"Estrutura do fait-divers", Roland Barthes, em Ensaios Críticos (1964)













“Eis um assassinato: se é político, é uma informação, se não é, é um fait-divers. Porquê? Pode-se pensar que a diferença aqui é entre o particular e o geral, ou mais exatamente, a do nomeado e do inominado: o fait-divers (a palavra ao menos parece indicá-lo) procederia de uma classificação do inclassificável, seria o refugo desordenado das notícias informes; sua essência seria privativa, ele só começaria a existir onde o mundo deixasse de ser nomeado, sujeito a um catálogo conhecido (política, economia, guerras, entretenimento, ciência, etc.); numa palavra, seria uma informação monstruosa, análoga a todos os factos excecionais ou insignificantes, enfim, inomináveis, geralmente classificados pudicamente sob a rubrica dos Varia, como o ornitorrinco que deu tanta preocupação ao infeliz Lineu. Esta definição taxonómica obviamente não é satisfatória: ela não conta a extraordinária promoção do fait-divers na imprensa de hoje (além disso, começa-se a chamá-lo mais nobremente de informação geral}; é melhor pôr em pé de igualdade o fait-divers e os outros tipos de informação, e tentar alcançar nuns e nas noutras uma diferença de estrutura, e não mais uma diferença de classificação.

Essa diferença aparece imediatamente quando comparamos os nossos dois assassinatos; no primeiro (o assassinato político), o evento (o assassinato) necessariamente se refere a uma situação extensa que existe fora dele, antes dele e ao redor dele: "política"; a informação não pode ser entendida aqui imediatamente, ela só pode ser definida na proporção de um saber externo ao acontecimento, que é o conhecimento político, por mais confuso que seja; em suma, o assassinato escapa do fait-divers cada vez que é exógeno, vindo de um mundo já conhecido; podemos então dizer que não tem estrutura própria, suficiente, porque nunca é mais do que o termo manifesto de uma estrutura implícita que lhe preexiste: não há informação política sem duração, porque a política é uma categoria transtemporal; da mesma forma, aliás, para todas as notícias vindas de um horizonte nomeado, de um tempo anterior: elas nunca podem constituir fait-divers; literalmente são fragmentos de romances, na medida em que todo o romance é em si um longo conhecimento do qual o acontecimento que aí se produz nunca é mais do que uma simples variável.

O assassinato político é, portanto, sempre, por definição, uma informação parcial; o fait-divers, ao contrário, é uma informação total, ou mais exatamente, imanente; ele contém em si todo o seu conhecimento: não é preciso saber nada do mundo para consumir um fait-divers; não se refere formalmente a nada além de si mesmo; claro, o seu conteúdo não é estranho ao mundo: desastres, assassinatos, sequestros, assaltos, acidentes, furtos, bizarrices, tudo isso remete ao homem, à sua história, à sua alienação, às suas fantasias, aos seus sonhos, aos seus medos: uma ideologia e uma psicanálise do fait-divers são possíveis; mas este é um mundo cujo conhecimento não é senão intelectual, analítico, elaborado em segundo grau por quem fala do fait-divers, não por quem o consome; no nível da leitura, tudo está dado num fait-divers; suas circunstâncias, suas causas, seu passado, sua questão; sem duração e sem contexto, constitui um ser imediato, total, que não remete, pelo menos formalmente, a nada implícito; é nisso que ele se assemelha à novela e ao conto, e não mais ao romance. Isso é a sua imanência que define o fait-divers.”

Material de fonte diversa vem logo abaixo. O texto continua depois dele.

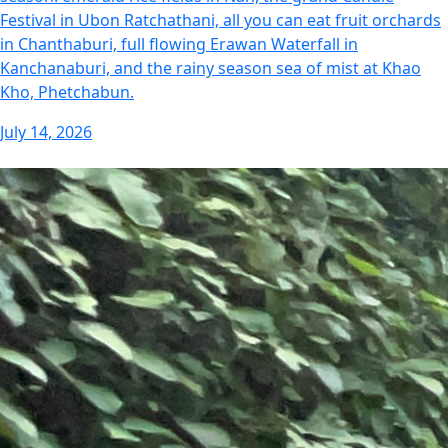
Festival in Ubon Ratchathani, all you can eat fruit orchards
in Chanthaburi, full flowing Erawan Waterfall in
Kanchanaburi, and the rainy season sea of mist at Khao
Kho, Phetchabun.
July 14, 2026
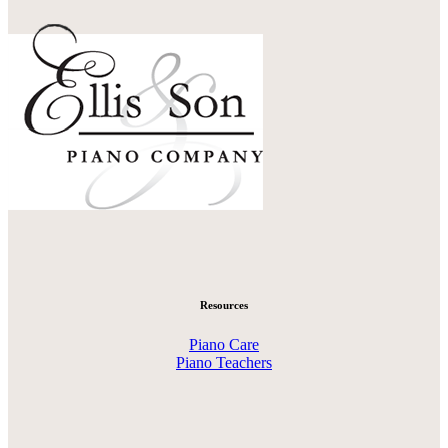
Resources
Piano Care
Piano Teachers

Foto: Laura Devushcat, tcc Irina Gubeva / Lara Denova / Laura Pomares– 1,62 m, 54 kg, 85-60-80, sapatos 37 ½, olhos e cabelos castanhos, nascida em 2000 em Cannes, França.

Na era moderna, a diferença entre Correio da Manhã e Expresso desaparece, com os comentadores e jornalistas deste último adotando o estilo do primeiro: opinião apressada e fait-divers mais palavrosos.